* Data section:
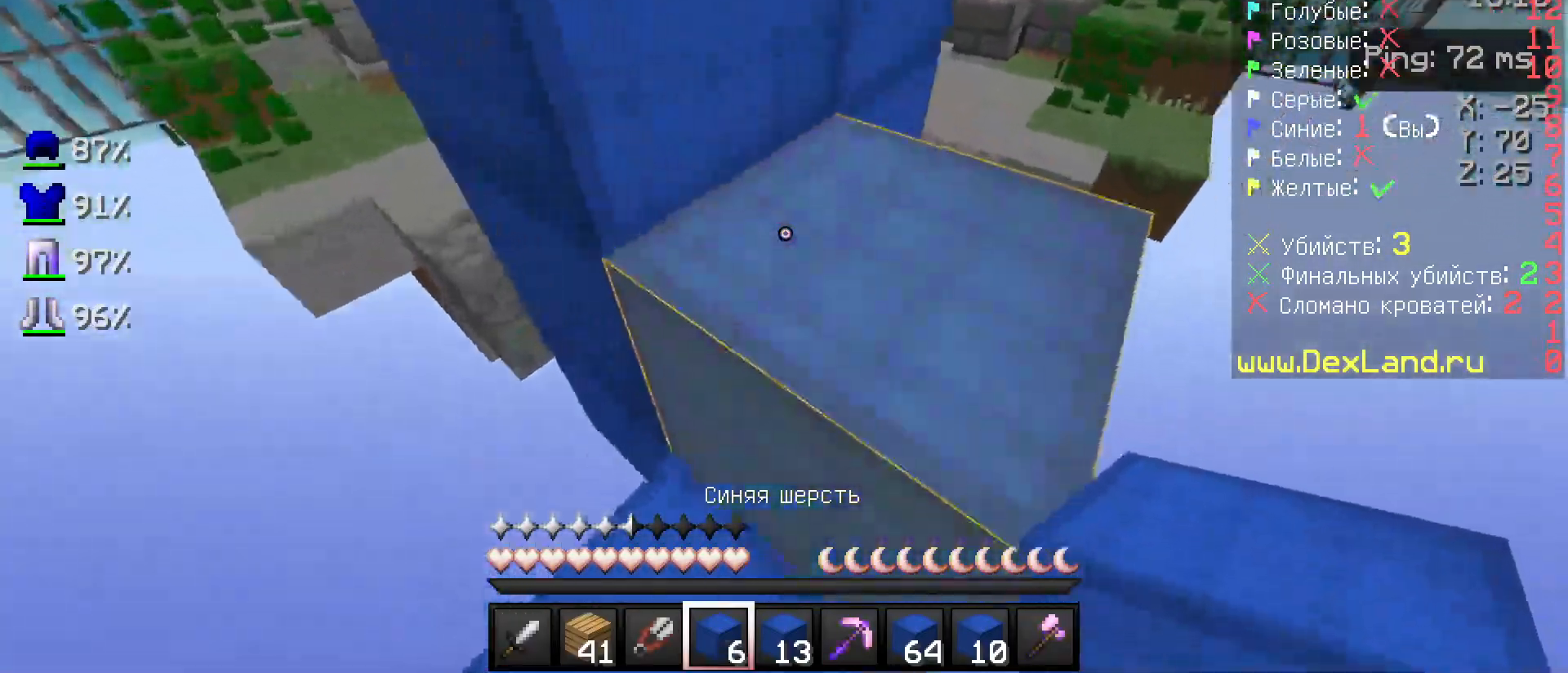
{"keys": ["w"], "mouse": [], "events": [[183, "d", "down"], [217, "w", "up"], [317, "d", "up"], [483, "w", "down"]]}
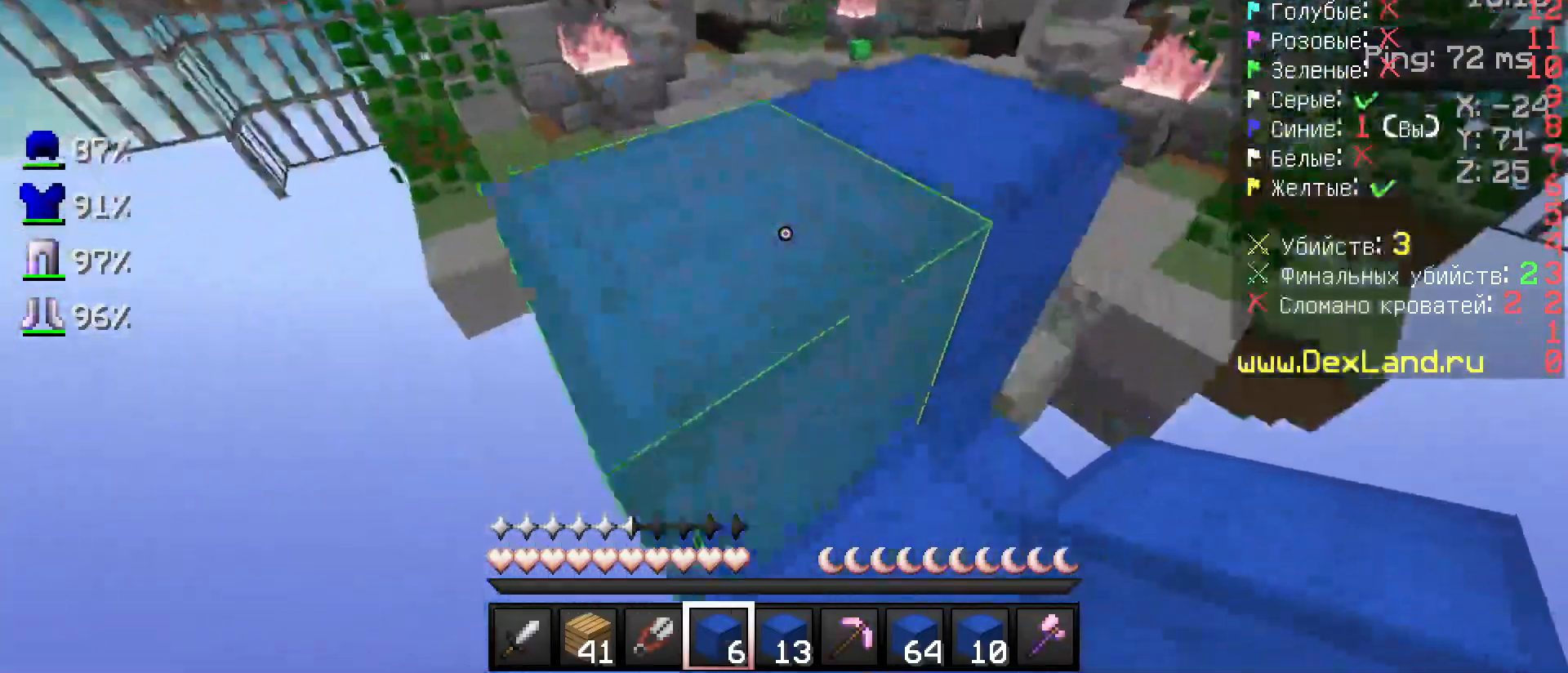
{"keys": ["w"], "mouse": [], "events": [[117, "a", "down"], [217, "a", "up"]]}
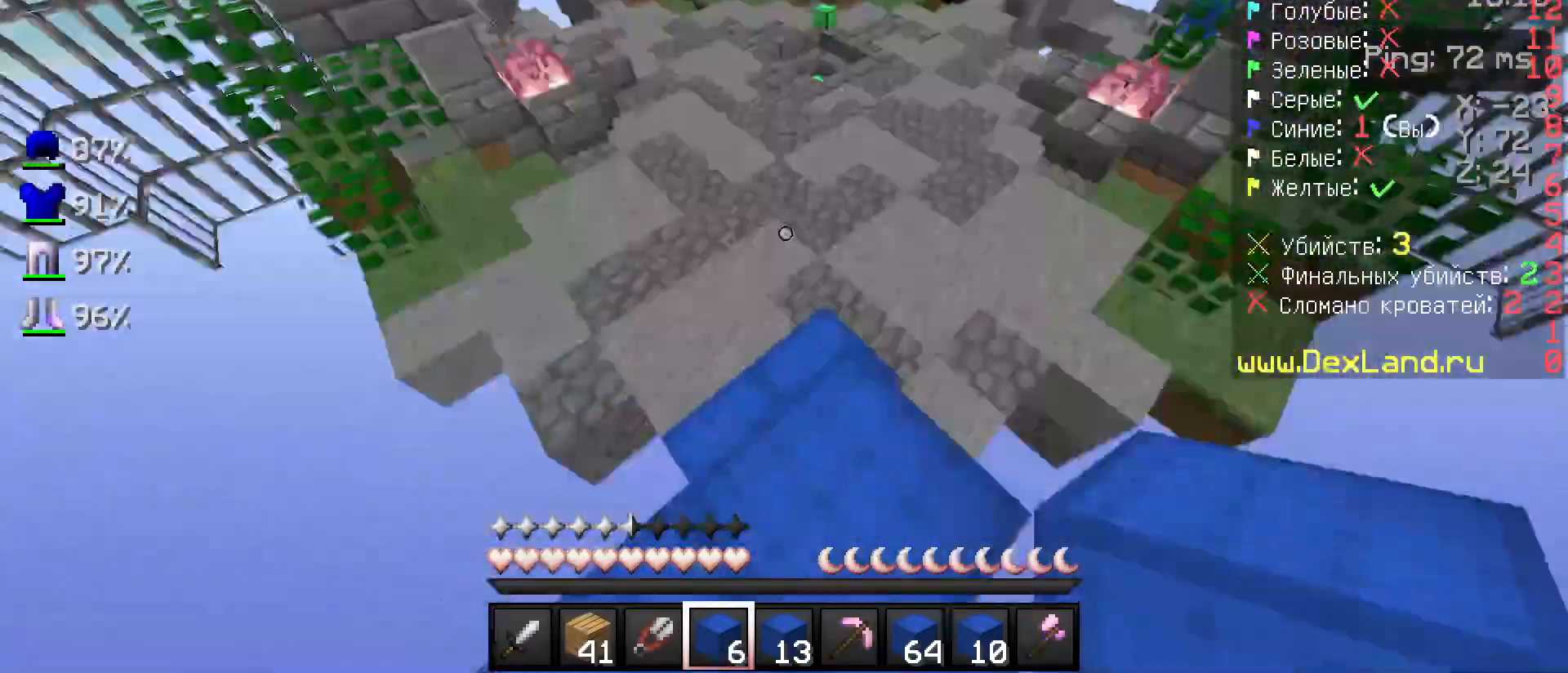
{"keys": ["w"], "mouse": [], "events": []}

* The problem: Write out each line again, exactly as it appears above, except for any picture.

* Result of this exercise:
{"keys": ["w"], "mouse": [], "events": [[183, "d", "down"], [217, "w", "up"], [317, "d", "up"], [483, "w", "down"]]}
{"keys": ["w"], "mouse": [], "events": [[117, "a", "down"], [217, "a", "up"]]}
{"keys": ["w"], "mouse": [], "events": []}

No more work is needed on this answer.